[Extracted page text data]
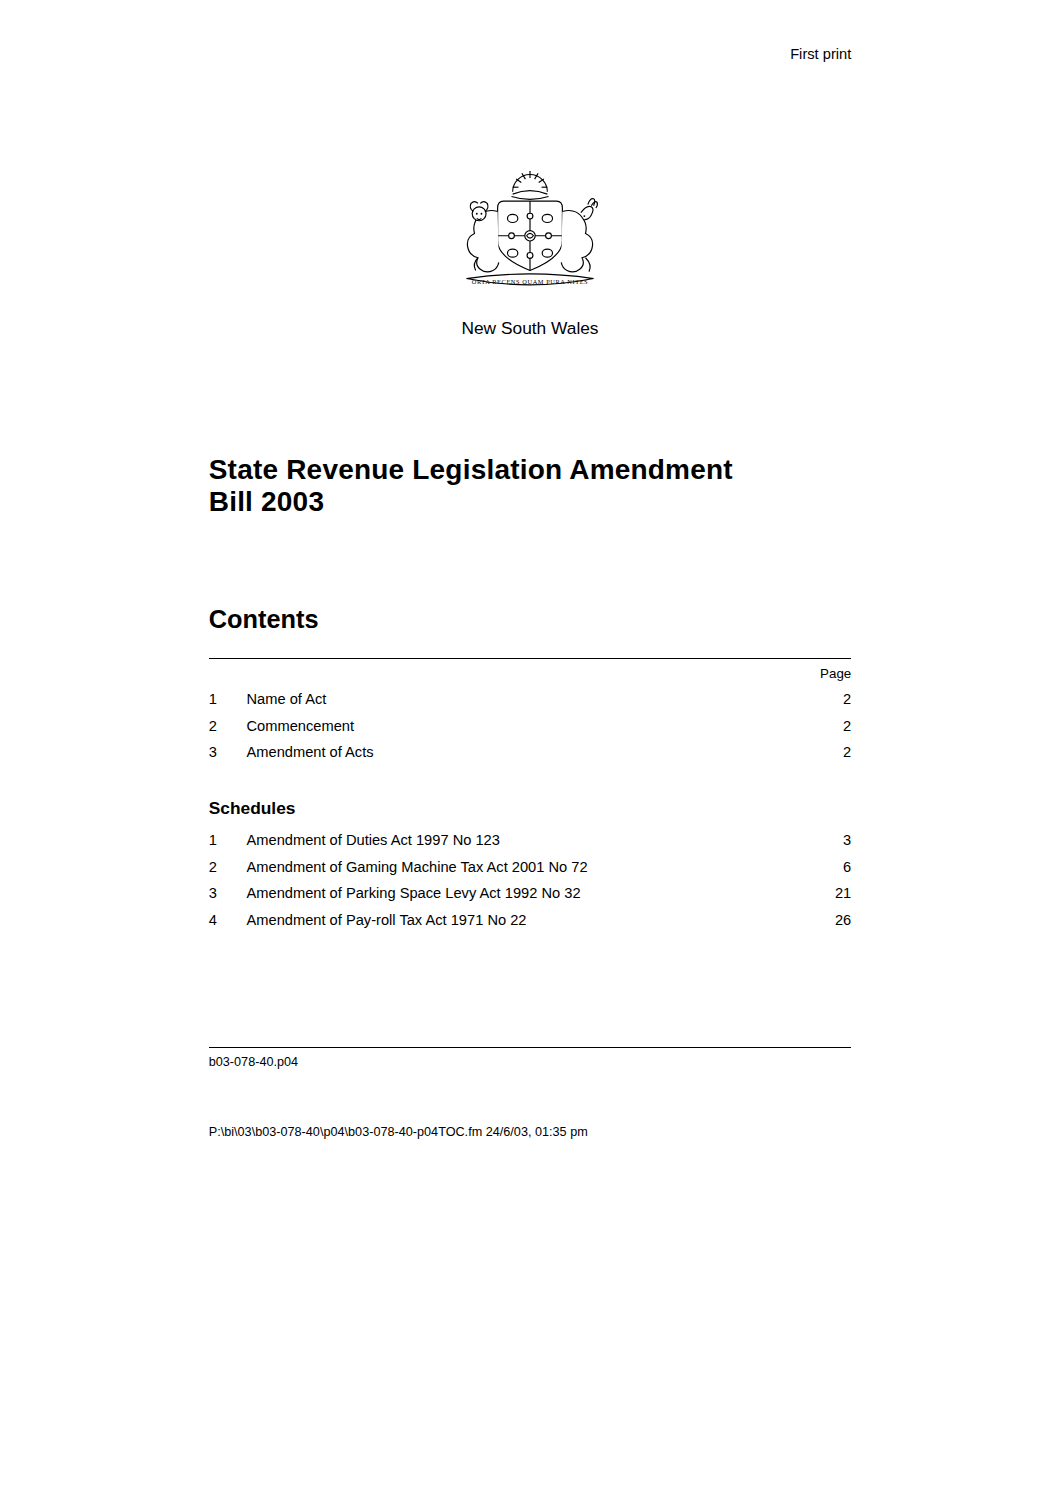First print
ORTA RECENS QUAM PURA NITES
New South Wales
State Revenue Legislation Amendment
Bill 2003
Contents
Page
| 1 | Name of Act | 2 |
| 2 | Commencement | 2 |
| 3 | Amendment of Acts | 2 |
Schedules
| 1 | Amendment of Duties Act 1997 No 123 | 3 |
| 2 | Amendment of Gaming Machine Tax Act 2001 No 72 | 6 |
| 3 | Amendment of Parking Space Levy Act 1992 No 32 | 21 |
| 4 | Amendment of Pay-roll Tax Act 1971 No 22 | 26 |
b03-078-40.p04
P:\bi\03\b03-078-40\p04\b03-078-40-p04TOC.fm 24/6/03, 01:35 pm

● Try it
Check each line of the entries, and copy the ones that contain "Amendment".

● Exercise answer
State Revenue Legislation Amendment
| 3 | Amendment of Acts | 2 |
| 1 | Amendment of Duties Act 1997 No 123 | 3 |
| 2 | Amendment of Gaming Machine Tax Act 2001 No 72 | 6 |
| 3 | Amendment of Parking Space Levy Act 1992 No 32 | 21 |
| 4 | Amendment of Pay-roll Tax Act 1971 No 22 | 26 |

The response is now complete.